Keinginan Menciptakan Tren Fesyen: Tidak Selalu Sukses
Dalam beberapa kasus, rumah produksi berniat menciptakan tren mode baru. Dalam hal ini, fashion stylist sengaja diminta untuk mendesain atau memilih gaya pakaian yang berpotensi menjadi populer di pasaran. Kasusnya beragam, mulai dari motif batik tertentu yang dikenakan tokoh utama film Habibie dan Ainun (2012) hingga motif hijab yang dikenakan para tokoh film Surga yang Tak Dirindukan dan sekuelnya (2015, 2017). Dalam kasus film Surga Yang Tak Dirindukan, pihak rumah produksi bekerja sama dengan desainer ternama Mel Ahyar merancang model yang diharapkan bisa menjadi trend hijab berikutnya. Namun, upaya yang disengaja seperti itu tidak selalu membuahkan hasil. Pencarian kami untuk informasi lebih lanjut tentang produk dari film-film ini meyakinkan kami bahwa mereka tidak menjadi populer di pasar.
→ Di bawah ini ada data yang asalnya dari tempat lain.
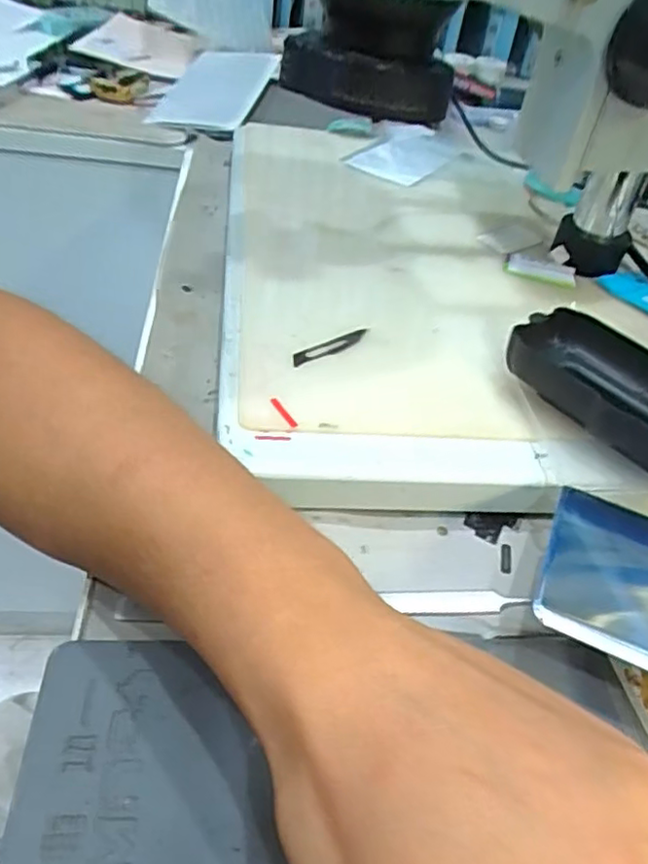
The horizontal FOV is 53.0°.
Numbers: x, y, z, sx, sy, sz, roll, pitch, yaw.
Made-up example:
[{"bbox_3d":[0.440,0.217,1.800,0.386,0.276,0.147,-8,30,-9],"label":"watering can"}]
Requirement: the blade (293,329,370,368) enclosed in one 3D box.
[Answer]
[{"bbox_3d":[0.004,-0.039,0.299,0.043,0.004,0.008,-23,64,-27],"label":"blade"}]

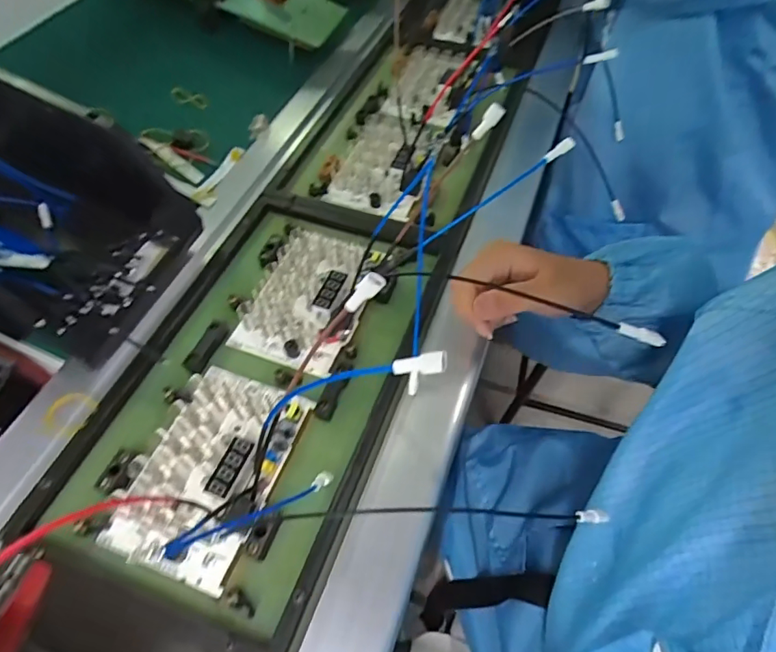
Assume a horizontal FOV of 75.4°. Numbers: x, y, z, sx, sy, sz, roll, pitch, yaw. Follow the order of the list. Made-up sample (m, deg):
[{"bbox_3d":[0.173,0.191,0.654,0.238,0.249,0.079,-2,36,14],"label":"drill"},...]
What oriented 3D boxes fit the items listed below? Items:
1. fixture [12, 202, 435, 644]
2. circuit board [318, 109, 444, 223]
[{"bbox_3d":[-0.095,0.023,0.376,0.183,0.034,0.321,15,59,11],"label":"fixture"},{"bbox_3d":[0.004,-0.176,0.513,0.088,0.016,0.146,18,60,13],"label":"circuit board"}]

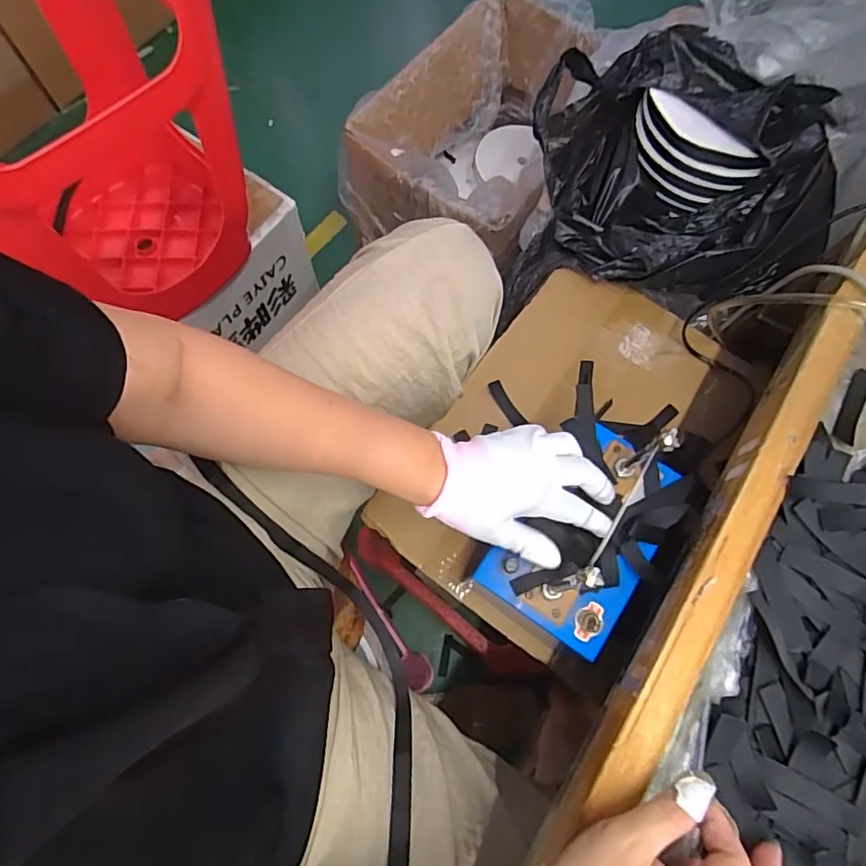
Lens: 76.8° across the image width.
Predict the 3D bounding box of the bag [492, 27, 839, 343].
[{"bbox_3d":[0.283,-0.319,0.677,0.322,0.170,0.318,11,72,0],"label":"bag"}]

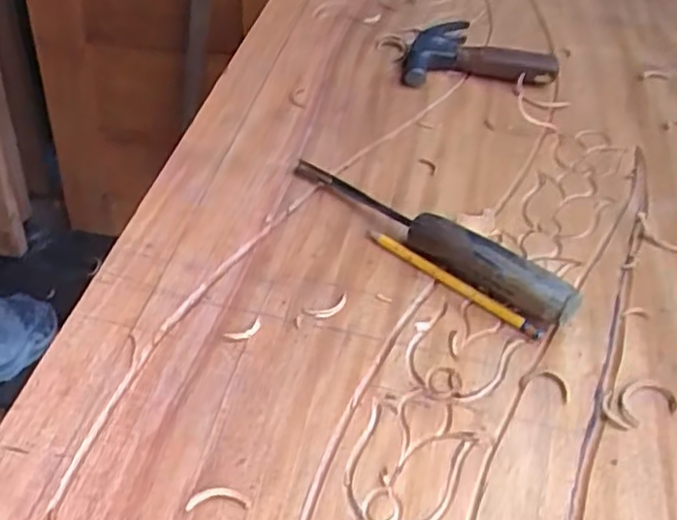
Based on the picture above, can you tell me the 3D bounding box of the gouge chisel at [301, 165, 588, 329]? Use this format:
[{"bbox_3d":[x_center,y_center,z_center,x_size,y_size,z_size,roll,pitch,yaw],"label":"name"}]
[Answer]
[{"bbox_3d":[0.061,-0.021,0.508,0.241,0.035,0.025,32,52,24],"label":"gouge chisel"}]

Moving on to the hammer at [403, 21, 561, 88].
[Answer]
[{"bbox_3d":[0.142,-0.211,0.712,0.151,0.031,0.082,0,46,-4],"label":"hammer"}]

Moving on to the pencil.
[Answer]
[{"bbox_3d":[0.081,0.015,0.496,0.143,0.008,0.010,33,52,25],"label":"pencil"}]

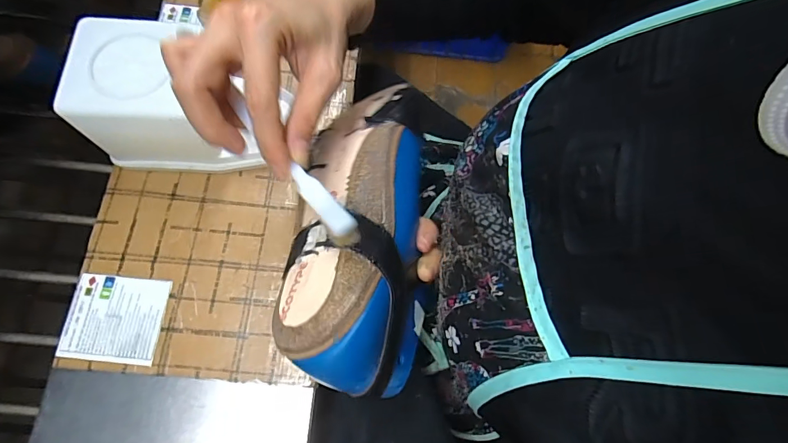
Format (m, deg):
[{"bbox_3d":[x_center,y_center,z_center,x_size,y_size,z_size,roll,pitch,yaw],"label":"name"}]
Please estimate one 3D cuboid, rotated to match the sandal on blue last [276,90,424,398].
[{"bbox_3d":[-0.021,-0.007,0.271,0.078,0.080,0.211,5,60,1],"label":"sandal on blue last"}]

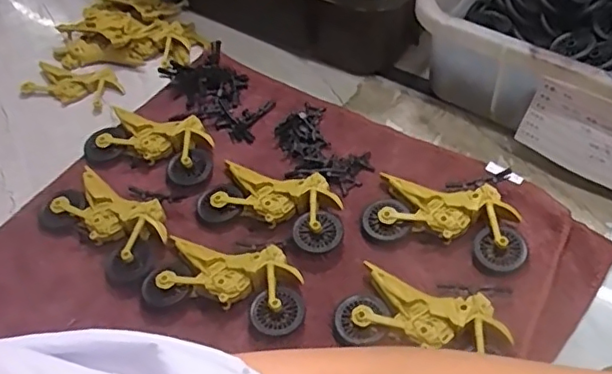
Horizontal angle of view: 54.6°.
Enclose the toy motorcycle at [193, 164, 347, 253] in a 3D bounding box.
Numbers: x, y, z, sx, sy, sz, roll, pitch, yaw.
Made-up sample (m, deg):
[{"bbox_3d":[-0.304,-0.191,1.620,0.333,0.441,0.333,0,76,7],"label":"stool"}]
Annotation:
[{"bbox_3d":[-0.025,0.012,0.458,0.116,0.021,0.056,16,56,16],"label":"toy motorcycle"}]

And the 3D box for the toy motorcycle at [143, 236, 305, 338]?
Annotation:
[{"bbox_3d":[-0.054,0.067,0.421,0.112,0.020,0.060,11,54,13],"label":"toy motorcycle"}]

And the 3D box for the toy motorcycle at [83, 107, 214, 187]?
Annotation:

Integrated Business: Lessons from Filosofi Kopi
Pelajaran yang bisa dipetik dari kesuksesan unik film Indonesia Filosofi Kopi (2015) dan sekuelnya, Filosofi Kopi 2: Ben & Jody (2017) Perusahaan produksi tidak menghentikan usahanya setelah memproduksi dan memasarkan film, tetapi juga mengembangkan serangkaian kedai kopi di kota-kotadi seluruh Indonesia. Para produsen, sutradara, dan pelaku memadukan 'perayaan budaya minum kopi Indonesia ke dalam produk yang mereka pasarkan, dengan menggunakan nilai-nilai kebersamaan, keakraban, dan kolaborasi pemasarannya.